Diğer taraftan, yatırım kredilerinin odak noktası işletme kredilerinden farklı olarak mevcut durumun gelenekselliğinin bir sonucu değil bilakis bu durumu kırmaya yönelik kar marjı yüksek ve teknoloji kullanımının yoğun olduğu alanlarda toplanmaktadır. Bu anlamda proje finansmanı olarak baktığımızda ise süt sığırcılığı, broiler tavukçuluk, modern sera yatırımları yatırım cazibesi yüksek alanlar olmaları nedeni ile yatırım sermayesi temininde kullandıkları kredilerin toplam hacmiyle öne çıkan alanlardır. Bunları kapama meyve bahçesi tesisi, küçükbaş hayvancılık yatırımları, balıkçılık ve diğer yatırımlar takip etmektedir. Bu alanların doyum noktasına ulaşması ise ancak uzun vadede mümkün olacağından herhangi bir mevzuat değişikliği vb. bir müdahale söz konusu olmayacağı düşünülerek mevcut plasman bileşiminin yakın gelecekte de geçerliliğini koruyacağı düşünülmektedir. Bunlar içinde kısa vade de tavukçuluk yatırımlarının artması uzun vadede ise denizlerdeki balık stokunun azalmasına paralel olarak, halihazırda dahi büyüme ve ihracat verileriyle göz dolduran kültür balıkçılığının diğerlerinden olumlu yönde ayrışabileceğine dair bir öngörüde bulunmak mümkündür. 

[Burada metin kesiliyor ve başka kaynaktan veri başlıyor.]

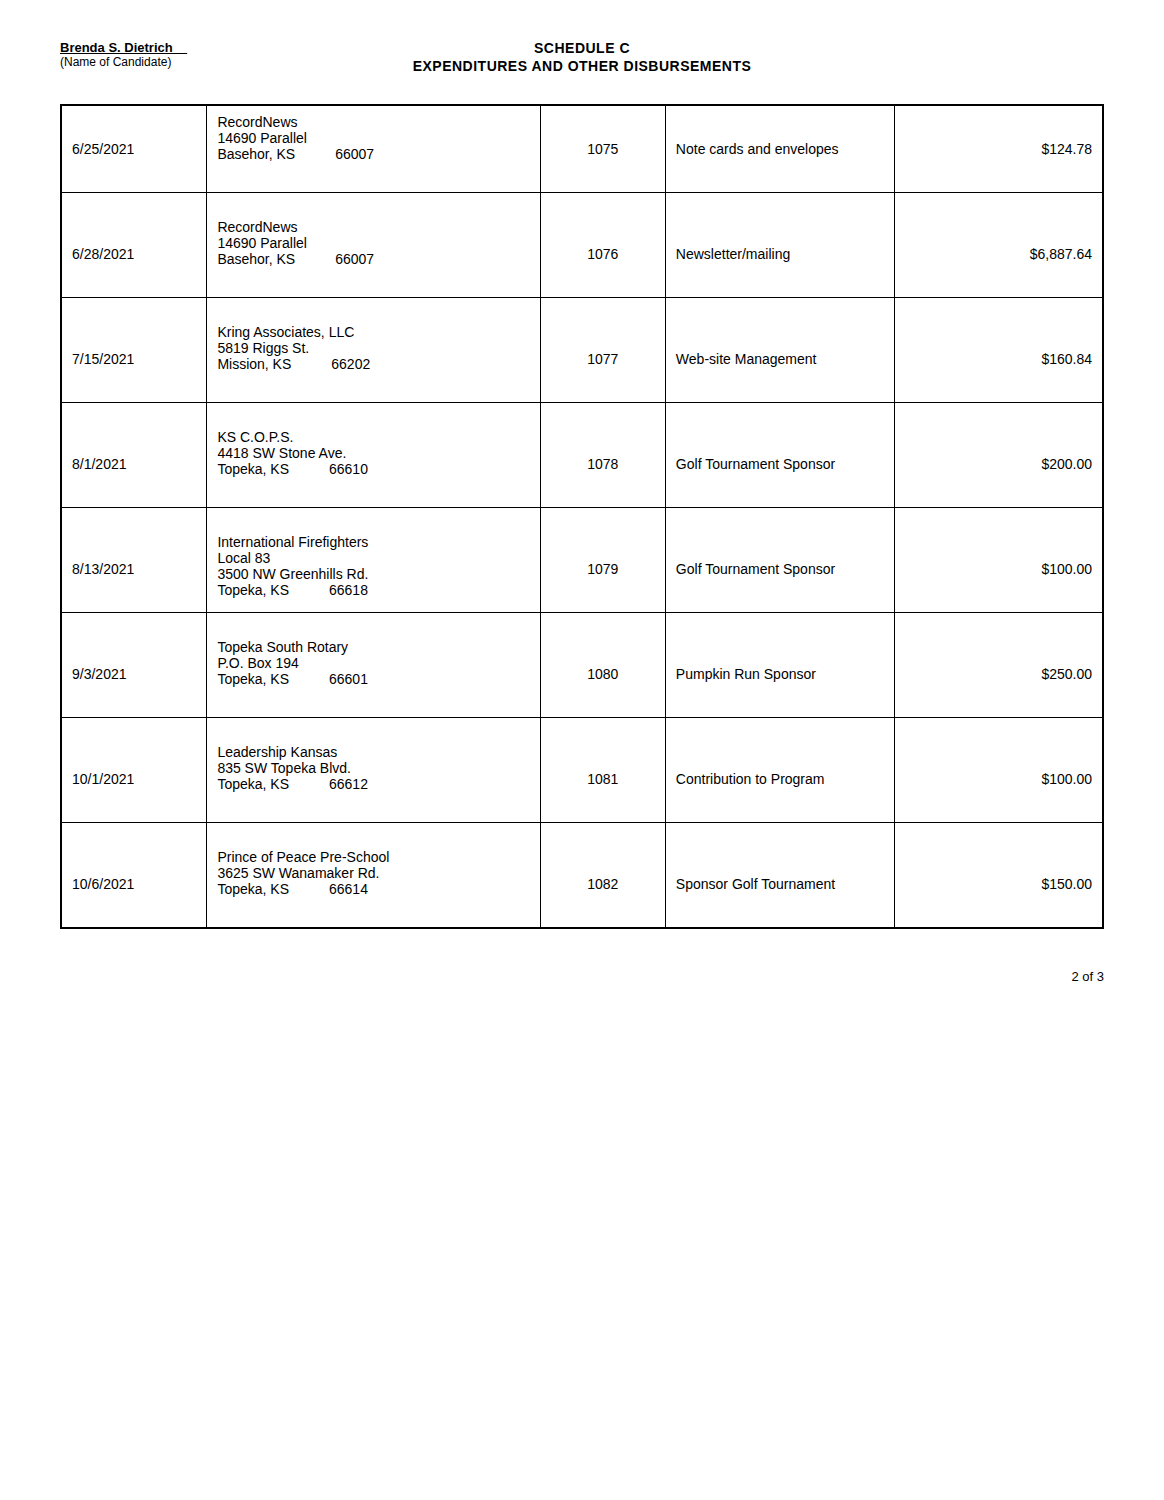Brenda S. Dietrich
(Name of Candidate)
SCHEDULE C
EXPENDITURES AND OTHER DISBURSEMENTS
| 6/25/2021 | RecordNews 14690 Parallel Basehor, KS 66007 | 1075 | Note cards and envelopes | $124.78 |
| 6/28/2021 | RecordNews 14690 Parallel Basehor, KS 66007 | 1076 | Newsletter/mailing | $6,887.64 |
| 7/15/2021 | Kring Associates, LLC 5819 Riggs St. Mission, KS 66202 | 1077 | Web-site Management | $160.84 |
| 8/1/2021 | KS C.O.P.S. 4418 SW Stone Ave. Topeka, KS 66610 | 1078 | Golf Tournament Sponsor | $200.00 |
| 8/13/2021 | International Firefighters Local 83 3500 NW Greenhills Rd. Topeka, KS 66618 | 1079 | Golf Tournament Sponsor | $100.00 |
| 9/3/2021 | Topeka South Rotary P.O. Box 194 Topeka, KS 66601 | 1080 | Pumpkin Run Sponsor | $250.00 |
| 10/1/2021 | Leadership Kansas 835 SW Topeka Blvd. Topeka, KS 66612 | 1081 | Contribution to Program | $100.00 |
| 10/6/2021 | Prince of Peace Pre-School 3625 SW Wanamaker Rd. Topeka, KS 66614 | 1082 | Sponsor Golf Tournament | $150.00 |
2 of 3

Genel olarak, insanların yaşamsal ihtiyaçlarının merkezinde yer alan hububatlar gibi en temel ürünlerin üretimini gerçekleştiren tarla bitkileri üretimi ve bu alana plase edilen kredi hacmi ancak nüfusa paralel olarak artabilecekken, daha çok ticari boyutuyla ön plana çıkan ve endüstriyelleşme eğilimindeki alanlara, yani yüksek yatırım sermayesi ve buna karşın yüksek birim kar marjı sağlayan otomasyonlu sera, bodur anaçlı kapama meyve bahçeleri ve modern hayvancılık tesislerine kullandırılan kredilerin çok daha yüksek oranlarda bir artış göstereceği yönünde bir öngörüde bulunmak herhalde yanlış olmayacaktır.